[[ GIVEN DATA, beginning ]]
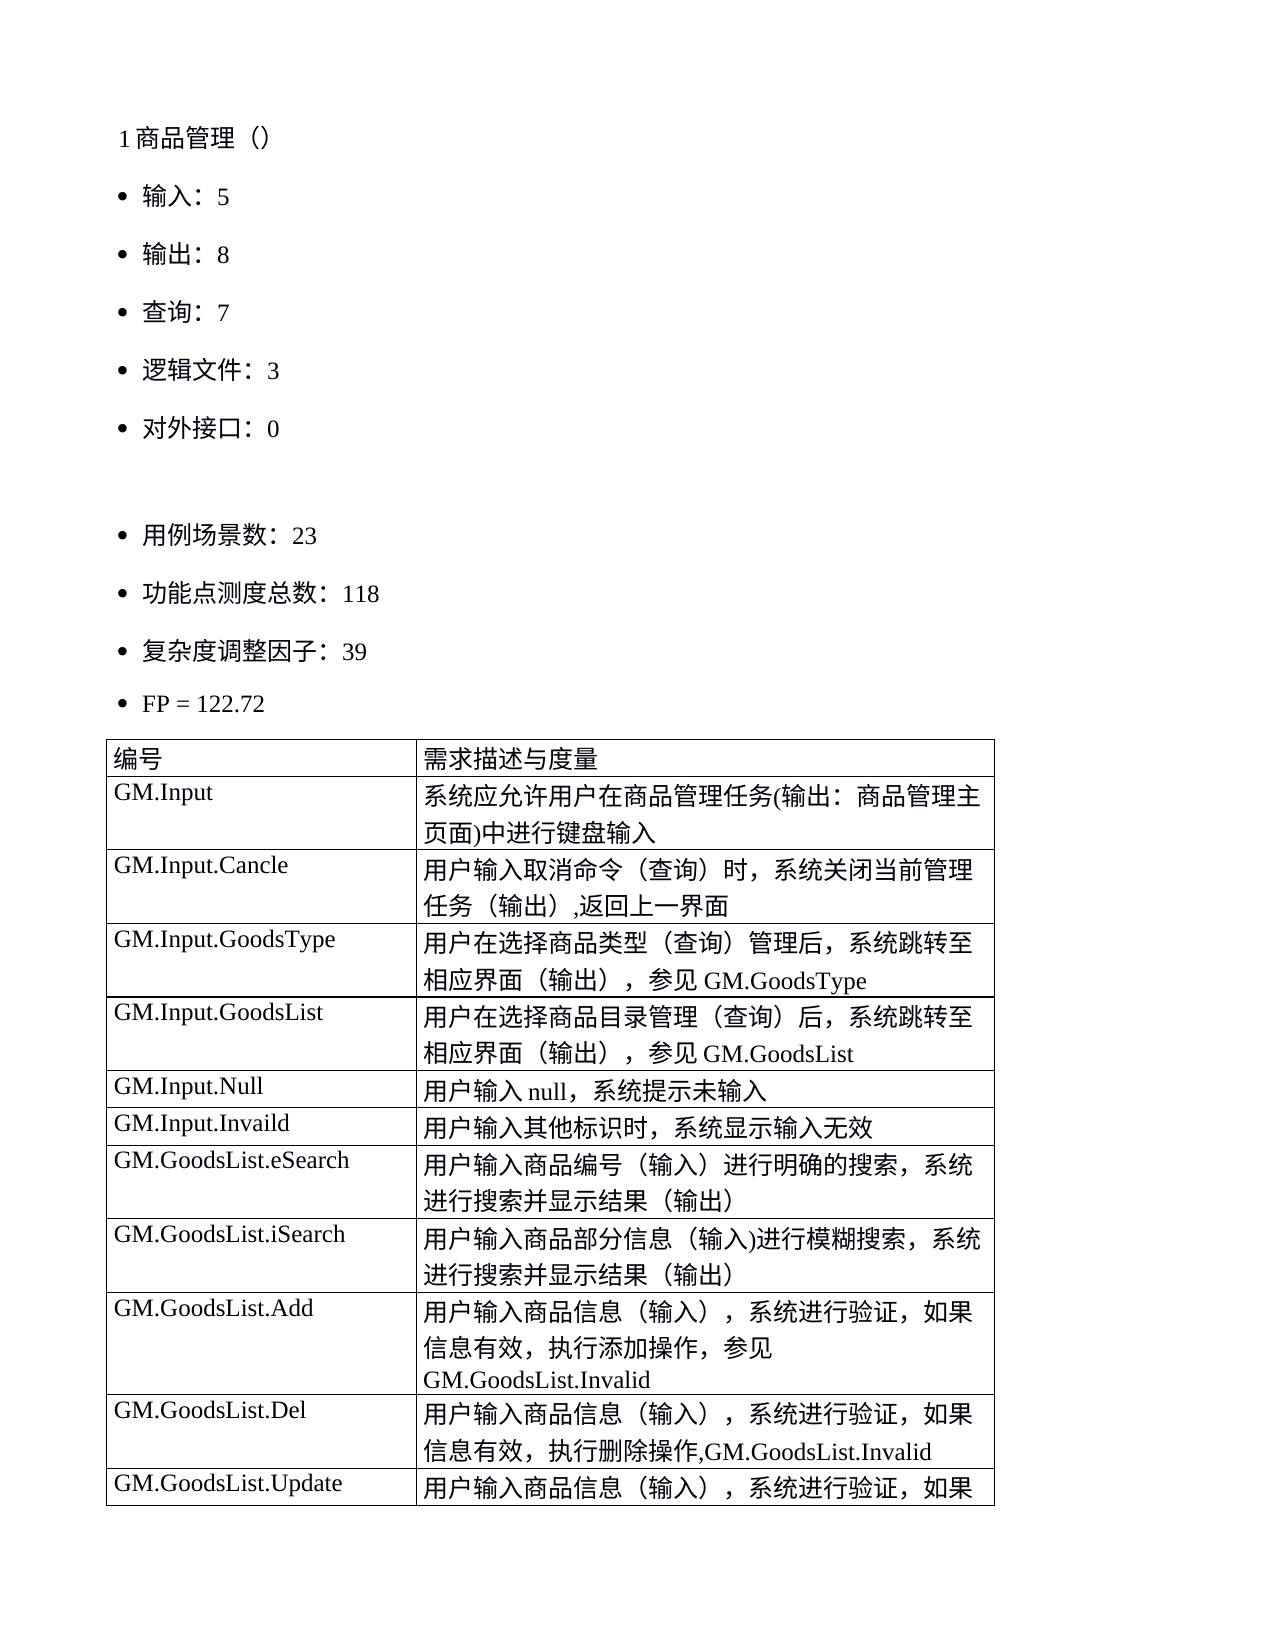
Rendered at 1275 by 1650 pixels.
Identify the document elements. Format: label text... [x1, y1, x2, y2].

list 输入：5 [118, 176, 1157, 212]
list 功能点测度总数：118 [118, 573, 1157, 609]
list FP = 122.72 [118, 689, 1157, 718]
list 对外接口：0 [118, 408, 1157, 444]
table_cell 用户在选择商品目录管理（查询）后，系统跳转至相应界面（输出），参见GM.GoodsList [417, 998, 994, 1070]
list 逻辑文件：3 [118, 350, 1157, 386]
table_cell GM.GoodsList.iSearch [107, 1219, 416, 1292]
table_cell 用户输入商品部分信息（输入)进行模糊搜索，系统进行搜索并显示结果（输出） [417, 1219, 994, 1292]
table_cell 用户输入商品信息（输入），系统进行验证，如果信息有效，执行添加操作，参见GM.GoodsList.Invalid [417, 1293, 994, 1394]
table_cell 用户输入商品信息（输入），系统进行验证，如果信息有效，执行修改操作,GM.GoodsList.Invalid [417, 1469, 994, 1505]
table_cell GM.Input.GoodsList [107, 998, 416, 1070]
table_cell 用户在选择商品类型（查询）管理后，系统跳转至相应界面（输出），参见 GM.GoodsType [417, 924, 994, 996]
table_cell 用户输入商品编号（输入）进行明确的搜索，系统进行搜索并显示结果（输出） [417, 1146, 994, 1218]
table_cell GM.GoodsList.Add [107, 1293, 416, 1394]
list 查询：7 [118, 292, 1157, 328]
table_cell GM.GoodsList.Del [107, 1395, 416, 1467]
table_cell GM.GoodsList.eSearch [107, 1146, 416, 1218]
table_cell 用户输入取消命令（查询）时，系统关闭当前管理任务（输出）,返回上一界面 [417, 850, 994, 923]
table_cell 系统应允许用户在商品管理任务(输出：商品管理主页面)中进行键盘输入 [417, 777, 994, 849]
table_cell GM.Input [107, 777, 416, 849]
table_cell GM.Input.Null [107, 1071, 416, 1107]
list 输出：8 [118, 234, 1157, 270]
table_cell 用户输入null，系统提示未输入 [417, 1071, 994, 1107]
list 用例场景数：23 [118, 515, 1157, 552]
table_cell GM.Input.GoodsType [107, 924, 416, 996]
table_header 编号 [107, 740, 416, 776]
text 1商品管理（） [118, 118, 1157, 154]
table_cell 用户输入其他标识时，系统显示输入无效 [417, 1108, 994, 1144]
table_header 需求描述与度量 [417, 740, 994, 776]
table_cell GM.Input.Cancle [107, 850, 416, 923]
table_cell GM.Input.Invaild [107, 1108, 416, 1144]
table_cell 用户输入商品信息（输入），系统进行验证，如果信息有效，执行删除操作,GM.GoodsList.Invalid [417, 1395, 994, 1467]
table_cell GM.GoodsList.Update [107, 1469, 416, 1505]
list 复杂度调整因子：39 [118, 631, 1157, 668]
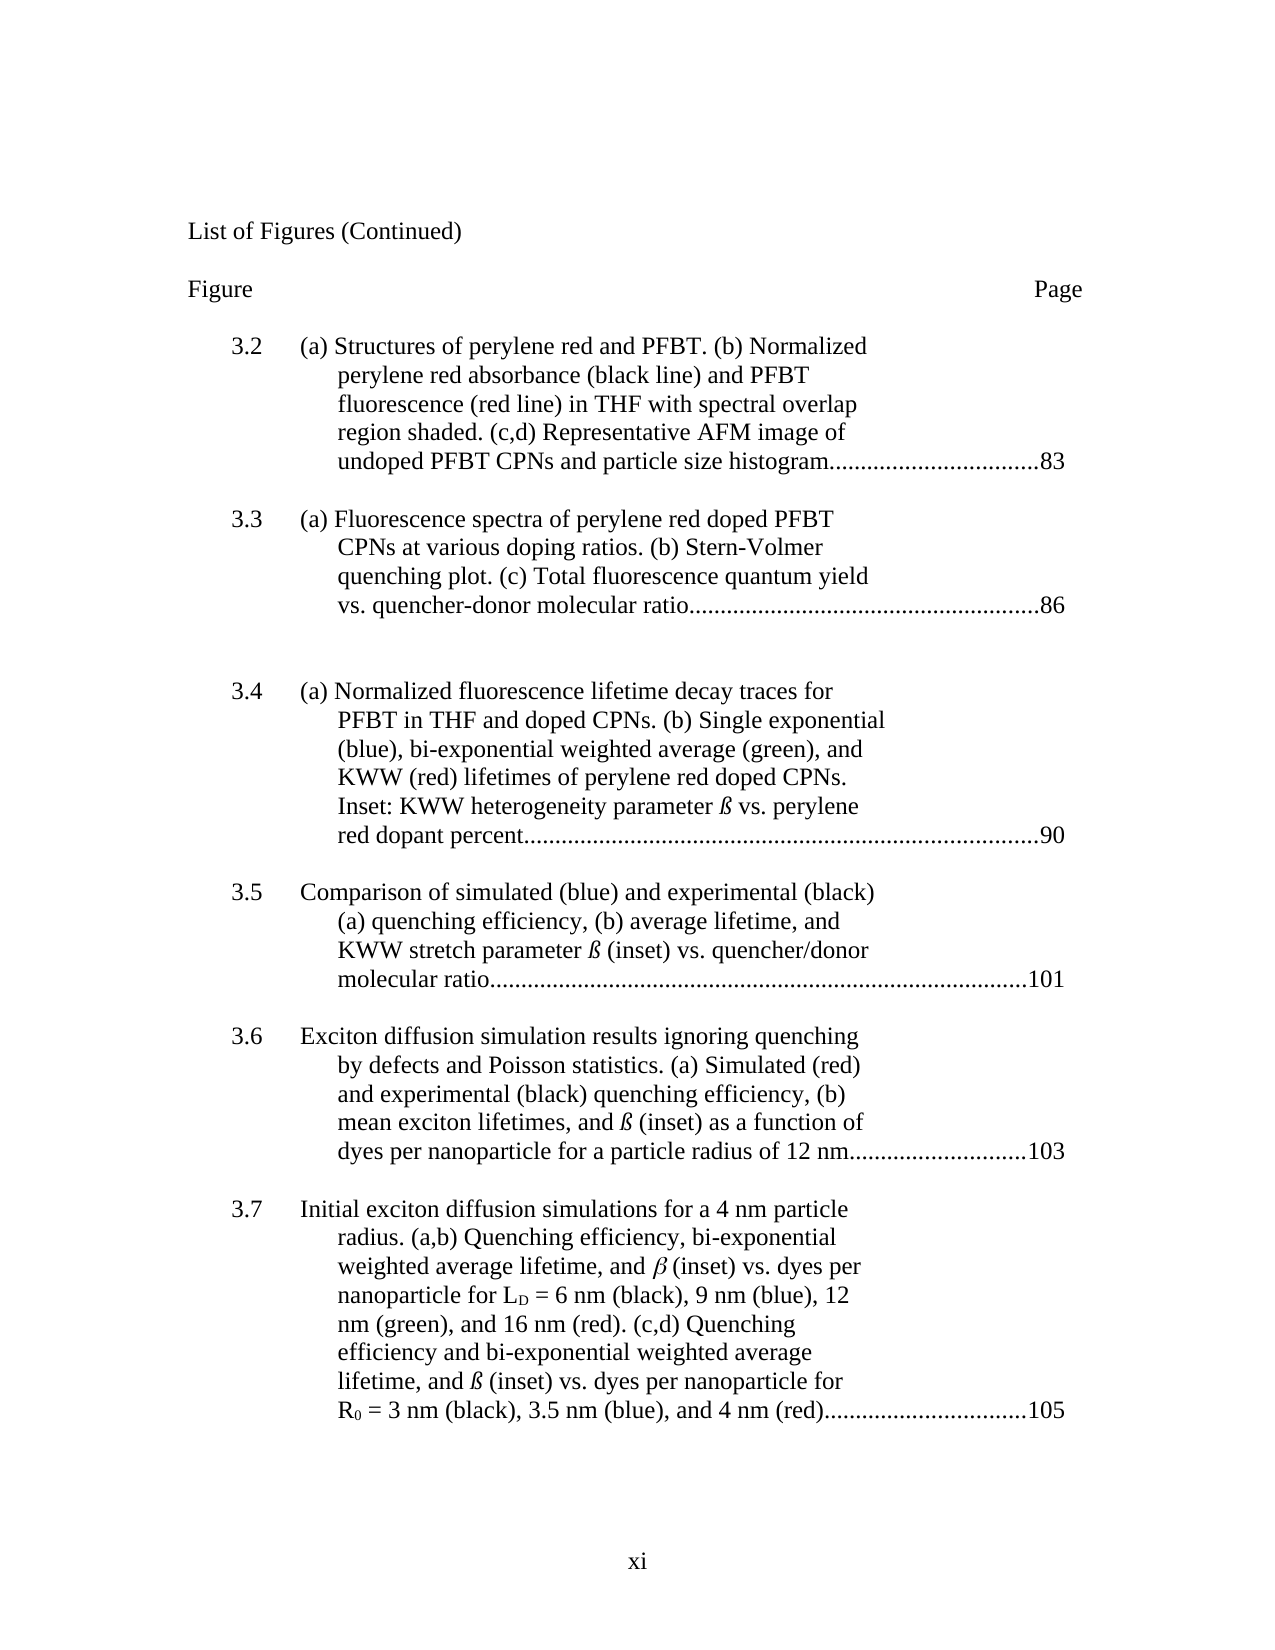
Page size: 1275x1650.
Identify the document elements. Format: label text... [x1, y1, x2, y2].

text 3.4 (a) Normalized fluorescence lifetime decay traces for [187, 676, 1087, 705]
text perylene red absorbance (black line) and PFBT [187, 360, 1087, 389]
text 3.7 Initial exciton diffusion simulations for a 4 nm particle [187, 1194, 1087, 1222]
text Inset: KWW heterogeneity parameter ß vs. perylene [187, 791, 1087, 820]
text dyes per nanoparticle for a particle radius of 12 nm. 103 [187, 1136, 1087, 1165]
text fluorescence (red line) in THF with spectral overlap [187, 389, 1087, 417]
text vs. quencher-donor molecular ratio. 86 [187, 590, 1087, 619]
text 3.5 Comparison of simulated (blue) and experimental (black) [187, 877, 1087, 906]
text PFBT in THF and doped CPNs. (b) Single exponential [187, 705, 1087, 734]
text quenching plot. (c) Total fluorescence quantum yield [187, 561, 1087, 590]
text 3.2 (a) Structures of perylene red and PFBT. (b) Normalized [187, 331, 1087, 360]
text nanoparticle for LD = 6 nm (black), 9 nm (blue), 12 [187, 1280, 1087, 1309]
text KWW (red) lifetimes of perylene red doped CPNs. [187, 762, 1087, 791]
text R0 = 3 nm (black), 3.5 nm (blue), and 4 nm (red). 105 [187, 1395, 1087, 1424]
text weighted average lifetime, and  (inset) vs. dyes per [187, 1251, 1087, 1280]
text lifetime, and ß (inset) vs. dyes per nanoparticle for [187, 1366, 1087, 1395]
text mean exciton lifetimes, and ß (inset) as a function of [187, 1107, 1087, 1136]
text 3.3 (a) Fluorescence spectra of perylene red doped PFBT [187, 504, 1087, 532]
text 3.6 Exciton diffusion simulation results ignoring quenching [187, 1021, 1087, 1050]
text and experimental (black) quenching efficiency, (b) [187, 1079, 1087, 1107]
text region shaded. (c,d) Representative AFM image of [187, 417, 1087, 446]
text (a) quenching efficiency, (b) average lifetime, and [187, 906, 1087, 935]
text by defects and Poisson statistics. (a) Simulated (red) [187, 1050, 1087, 1079]
text molecular ratio. 101 [187, 964, 1087, 992]
text undoped PFBT CPNs and particle size histogram. 83 [187, 446, 1087, 475]
text Figure Page [187, 274, 1087, 302]
text KWW stretch parameter ß (inset) vs. quencher/donor [187, 935, 1087, 964]
text List of Figures (Continued) [187, 216, 1087, 245]
text efficiency and bi-exponential weighted average [187, 1337, 1087, 1366]
text CPNs at various doping ratios. (b) Stern-Volmer [187, 532, 1087, 561]
text radius. (a,b) Quenching efficiency, bi-exponential [187, 1222, 1087, 1251]
text nm (green), and 16 nm (red). (c,d) Quenching [187, 1309, 1087, 1337]
text red dopant percent. 90 [187, 820, 1087, 849]
text (blue), bi-exponential weighted average (green), and [187, 734, 1087, 762]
[[ GIVEN DATA, end ]]
INSTRUCTIONS FOR THE TASK: Whenever a line above contains "black", copy that line.

OUTPUT FOR THIS EXERCISE:
text perylene red absorbance (black line) and PFBT [187, 360, 1087, 389]
text 3.5 Comparison of simulated (blue) and experimental (black) [187, 877, 1087, 906]
text nanoparticle for LD = 6 nm (black), 9 nm (blue), 12 [187, 1280, 1087, 1309]
text R0 = 3 nm (black), 3.5 nm (blue), and 4 nm (red). 105 [187, 1395, 1087, 1424]
text and experimental (black) quenching efficiency, (b) [187, 1079, 1087, 1107]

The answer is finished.